- LESETEXT:
□ □ □ □ □ □ □
Mit dieser Reaktion war zu rechnen: Am Montagabend haben 20 israelische Kampfflugzeuge Angriffe gegen den strategisch wichtigen Hafen Hodeidah in Jemen und andere Ziele ausgeführt. Der Armee zufolge wurde dabei „Terrorinfrastruktur“ sowie „zentrale Zulieferungsrouten“ für iranische Waffen zerstört. Nach Angaben der Huthi-Miliz, die den Hafen kontrolliert, wurde mindestens ein Mensch getötet. Die Huthi feuern seit bald zwei Jahren aus Solidarität mit den Palästinensern im Gazastreifen regelmäßig Raketen auf Israel ab. Erst am Sonntag war eine Rakete der Huthi nahe dem internationalen Flughafen von Tel Aviv eingeschlagen.
Die von Premier Benjamin Netanjahu angekündigte Vergeltung gegen die 2000 Kilometer entfernte jemenitische Miliz ist damit erfolgt, doch die Zerstörungen am Ben-Gurion-Flughafen erinnerten viele in Israel daran, dass diese Front trotz aller militärischer Überlegenheit gefährlich bleibt. So steuern Fluglinien wie Lufthansa oder British Airways Tel Aviv für einige Tage nicht an.
Brisanter ist die Lage an einer anderen Front, nur einige Dutzend Kilometer entfernt: im Gazastreifen. Von dort aus hatte die Terrorgruppe Hamas am 7. Oktober 2023 Israel überfallen, fast 1100 Israelis und 71 Ausländer ermordet und 250 Geiseln verschleppt.
Eine Reise von Trump an den Golf will Israels Regierung noch abwarten
Nachdem das israelische Sicherheitskabinett am Sonntag beschlossen hat, den Gazastreifen dauerhaft besetzen und die Hamas „endgültig“ besiegen zu wollen, tragen israelische Medien immer mehr Details zusammen. Unstrittig ist, dass die in Teilen rechtsextreme Regierung Netanjahus noch die Reise von US-Präsident Donald Trump nach Saudi-Arabien, Katar und in die Vereinigten Arabischen Emirate abwarten wolle. Diese soll am 15. Mai enden. Sollte danach keine Einigung über eine Waffenruhe und die Freilassung der verbliebenen Geiseln erreicht werden, würden erneut Zehntausende israelische Soldaten in das Küstengebiet einmarschieren.
□ □ □ □ □ □ □
- VORLIEGENDE EINTRÄGE:
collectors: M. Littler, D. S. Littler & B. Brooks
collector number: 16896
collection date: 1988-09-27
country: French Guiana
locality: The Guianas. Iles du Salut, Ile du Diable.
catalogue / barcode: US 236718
□ □ □ □ □ □ □
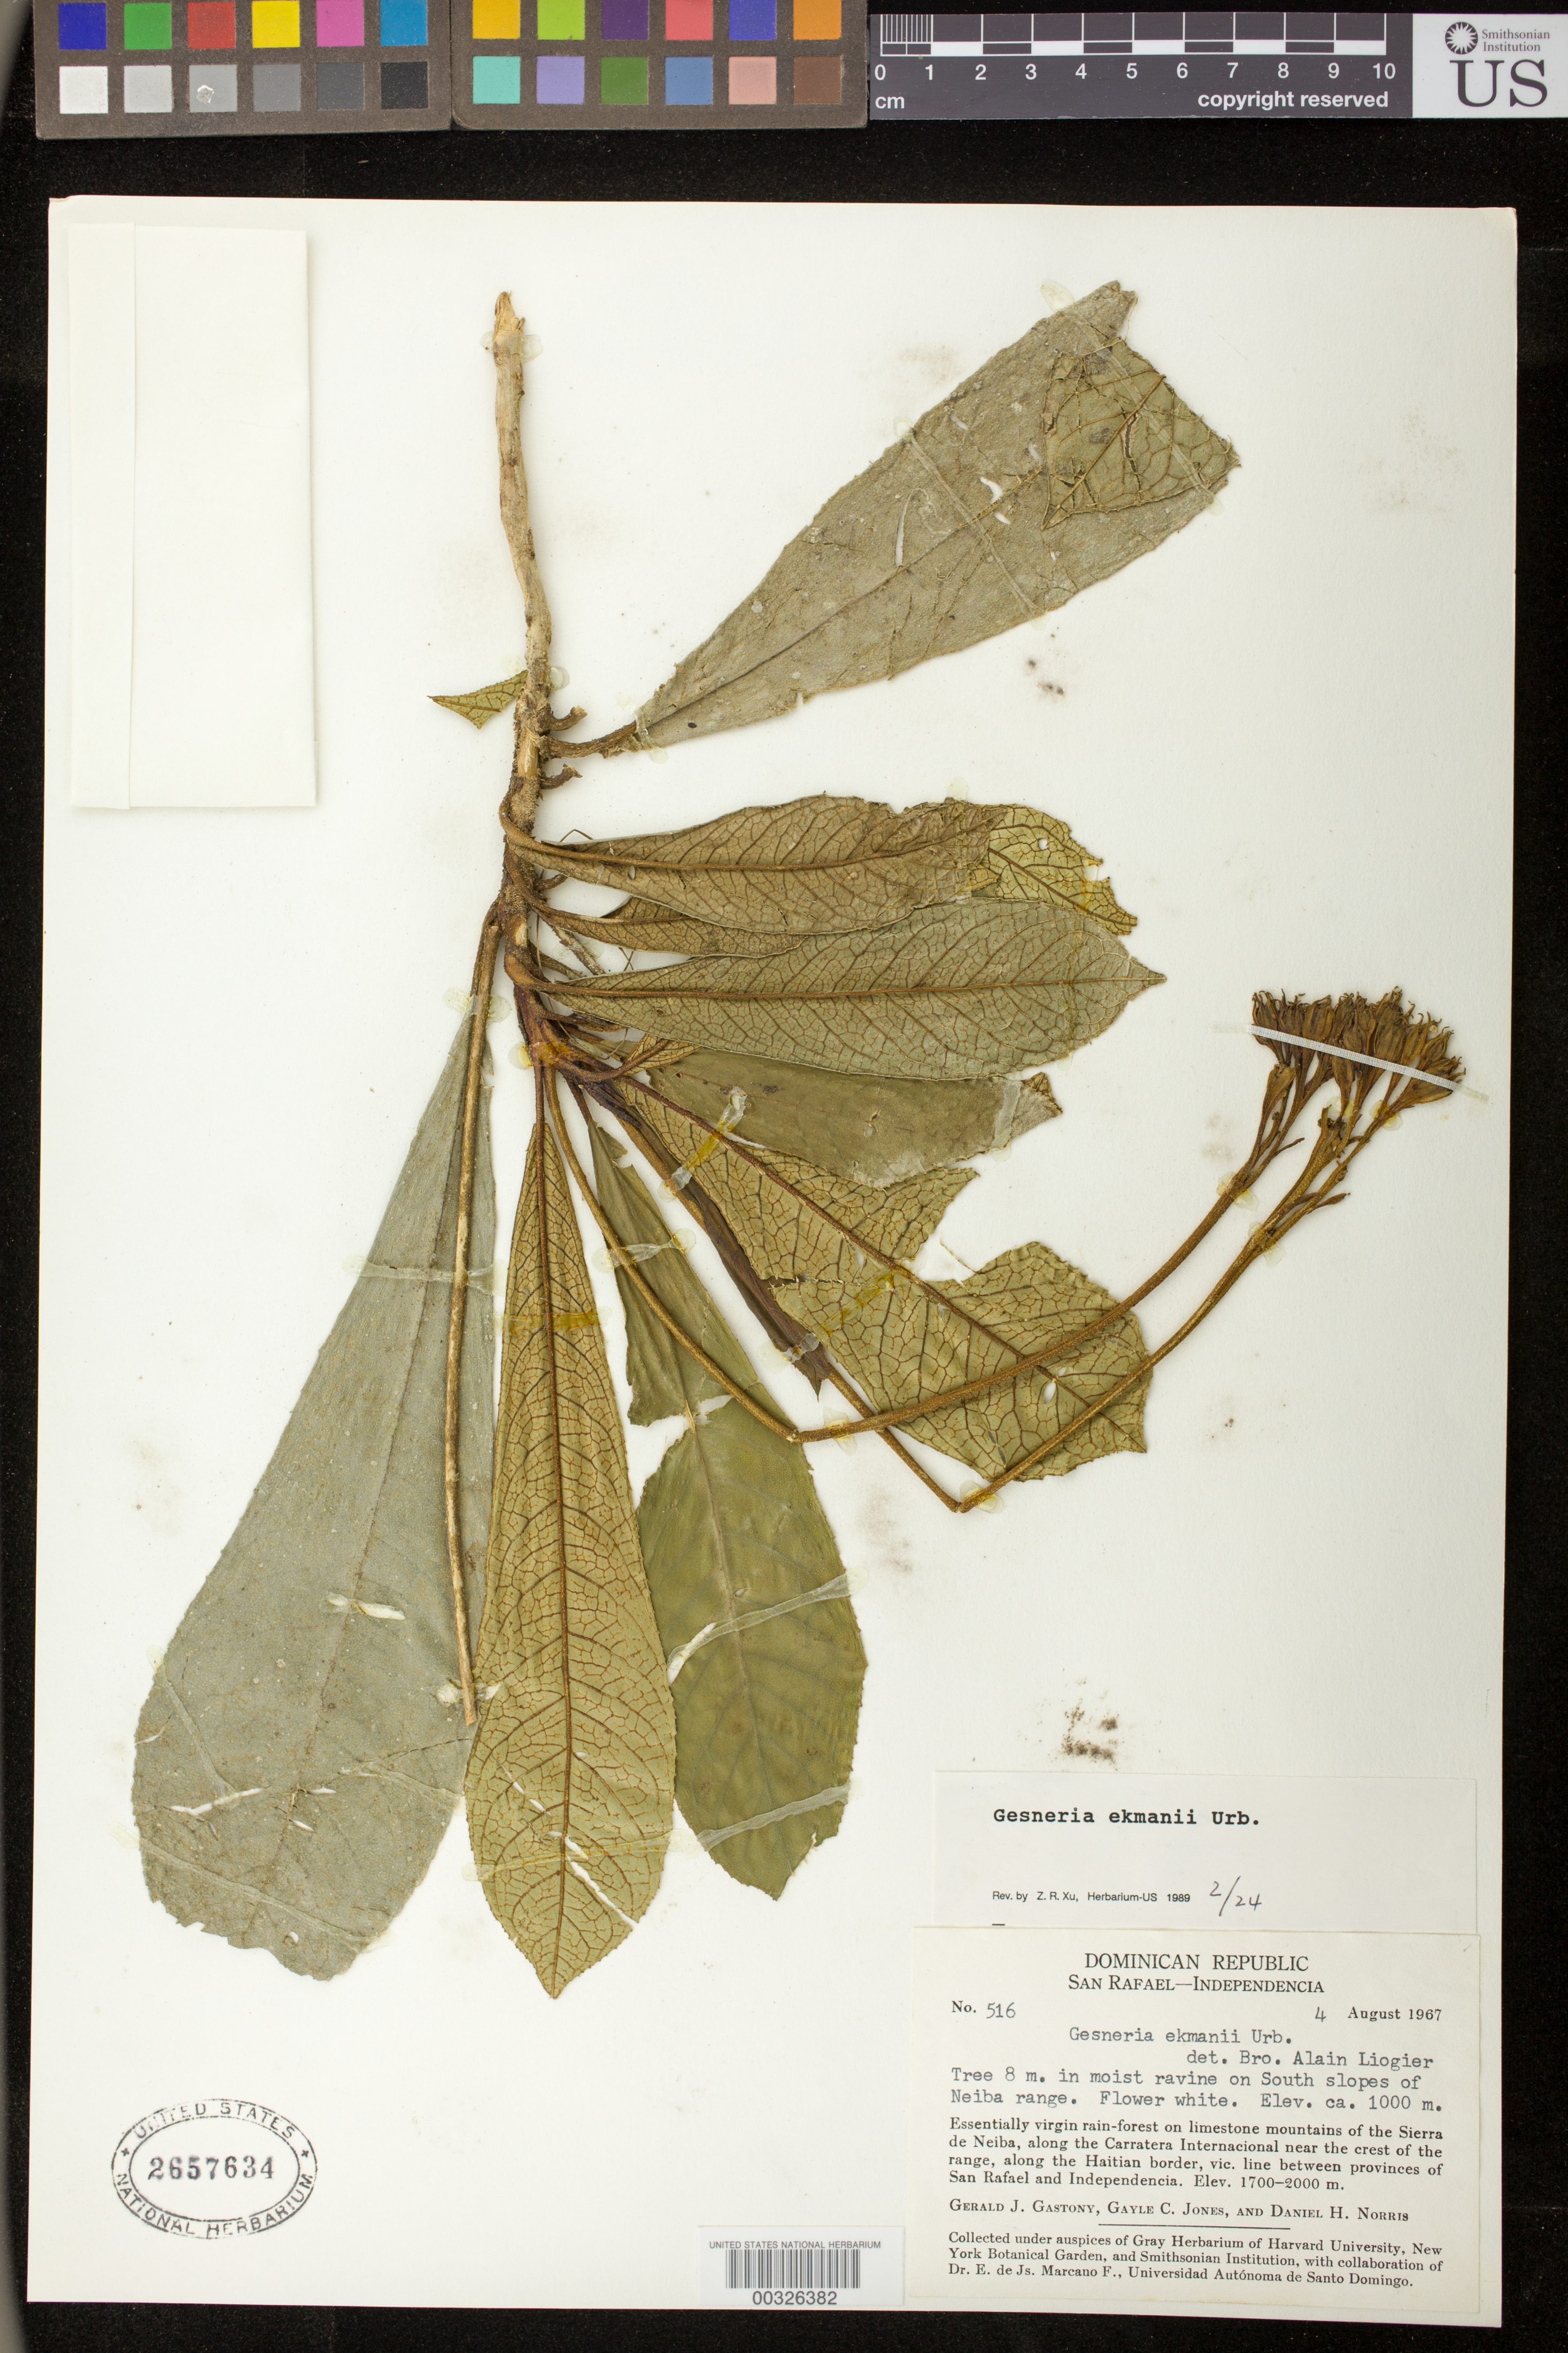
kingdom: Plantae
□ □ □ □ □ □ □
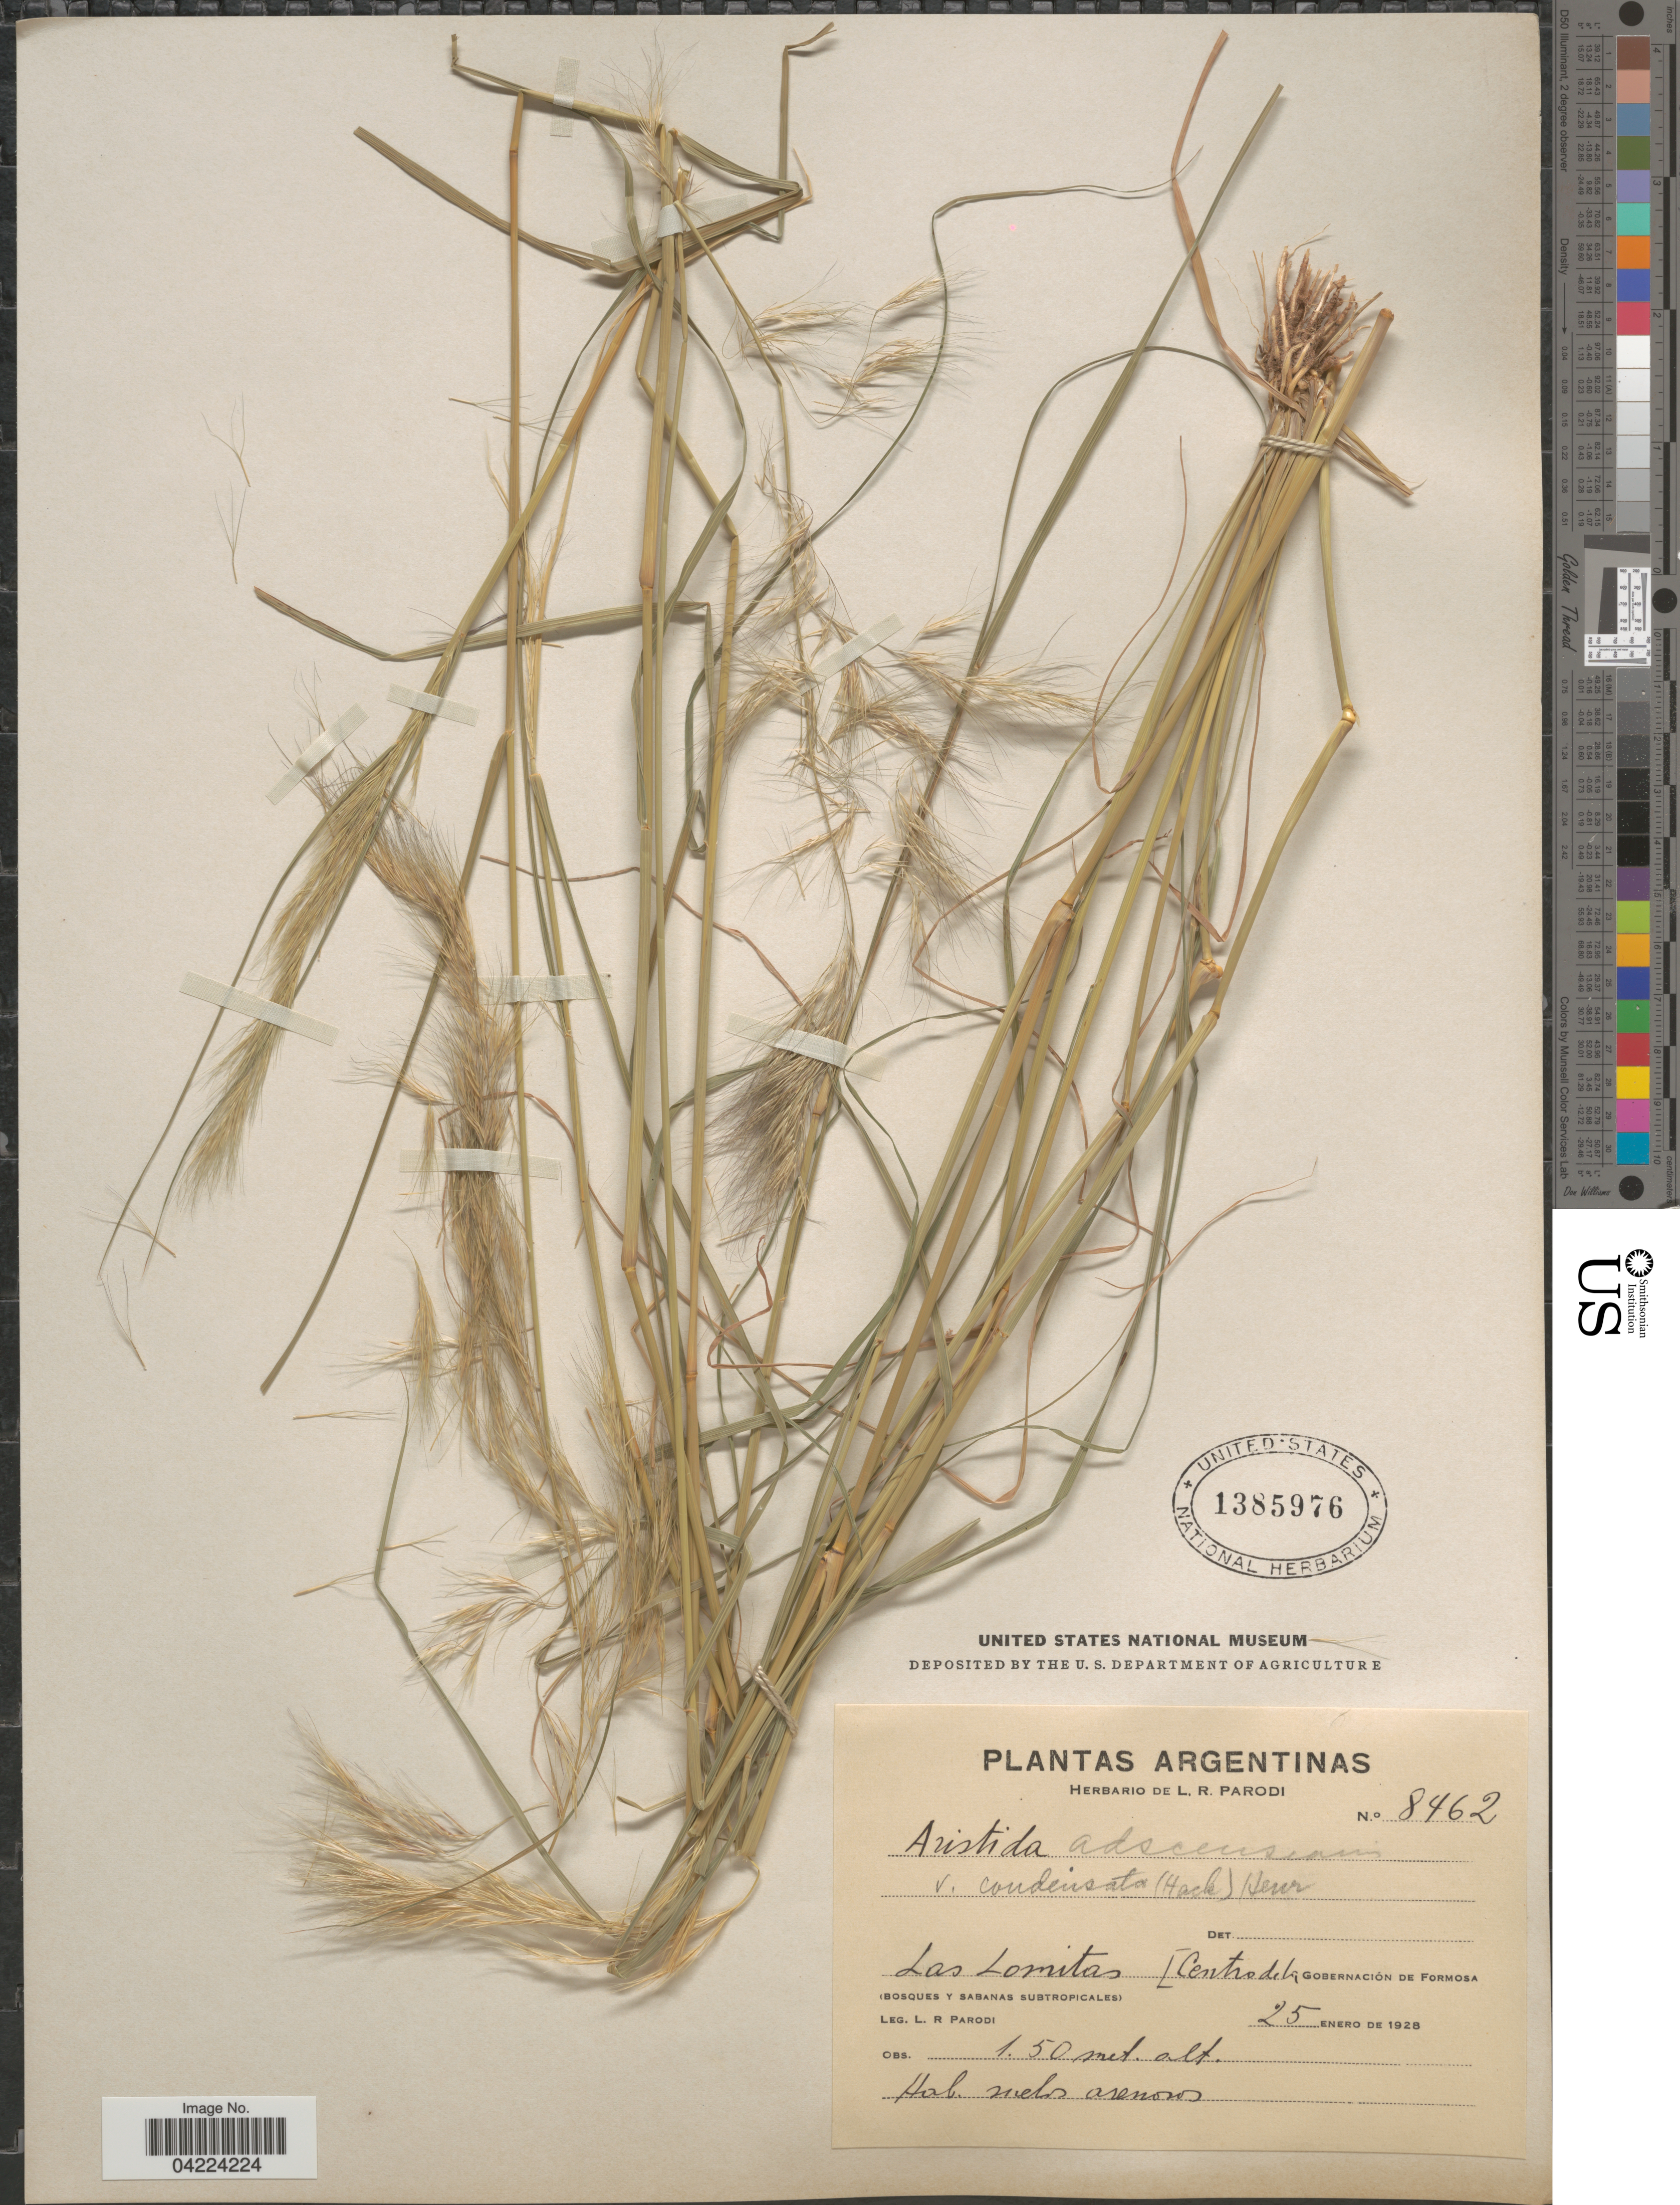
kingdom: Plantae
□ □ □ □ □ □ □
- AUFGABENSTELLUNG: Führen Sie den Bericht über die israelischen Angriffe im Jemen und die Lage im Gazastreifen im Anschluss an seinen letzten Satz fort.

- ANTWORT:
Eine vorläufige Waffenruhe, die vor Trumps Amtsantritt ausgehandelt wurde, hat Israel Ende März aufgekündigt und lässt seither nur wenige Hilfslieferungen nach Gaza. Dort leben etwa zwei Millionen Menschen, seit Beginn des Krieges wurden mehr als 52 000 Tote gezählt.
Die Deadline der Trump-Reise lehnt die Hamas jedoch in Stellungnahmen für die BBC und mehrere Nachrichtenagenturen ab. „Angesichts des Hungerkriegs, den Israel im Gazastreifen führt, haben Verhandlungen oder die Auseinandersetzung mit neuen Vorschlägen keinen Sinn“, sagte Basim Naim vom Politbüro der Hamas. Nachdem europäische Länder wie Frankreich, Deutschland, Großbritannien und die Vereinten Nationen Israels Pläne kritisiert haben, fordert Naim noch mehr internationalen Druck.
Ob die Regierung der USA, von deren Militärhilfe Israel abhängig ist, dazu bereit ist, bleibt offen. Am Montagabend sagte Trump über die Lage der Palästinenser in Gaza: „Die Leute verhungern und wir werden ihnen helfen, Essen zu bekommen.“ Ein Sprecher des Nationalen Sicherheitsrats erklärte, der US-Präsident wolle weiter „die sofortige Freilassung der Geiseln und ein Ende der Hamas-Herrschaft in Gaza“ erreichen.
Eine offizielle Untersuchung zum Massaker vom 7. Oktober verhindert Netanjahu weiterhin
Mit Netanjahu sympathisierende Medien wie Israel Hayom werfen der Hamas vor, für die Nahrungsmittelknappheit im Gazastreifen verantwortlich zu sein. Sie veröffentlichen Artikel, wonach auch moderne Smartphones in das Küstengebiet eingeschmuggelt werden. Hingegen attackieren Zeitungen wie Haaretz oder Maariv den Ministerpräsidenten scharf. Deren Experten bezweifeln nicht nur, dass eine Zerschlagung der Hamas möglich sei. Die Umsetzung des Plans würde in ein „Desaster“ führen; es würden Geiseln, israelische Soldaten und unzählige Palästinenser sterben. Sie werfen wie die Opposition und die Angehörigen der Geiseln Netanjahu vor, seinem politischen Überleben alles unterzuordnen.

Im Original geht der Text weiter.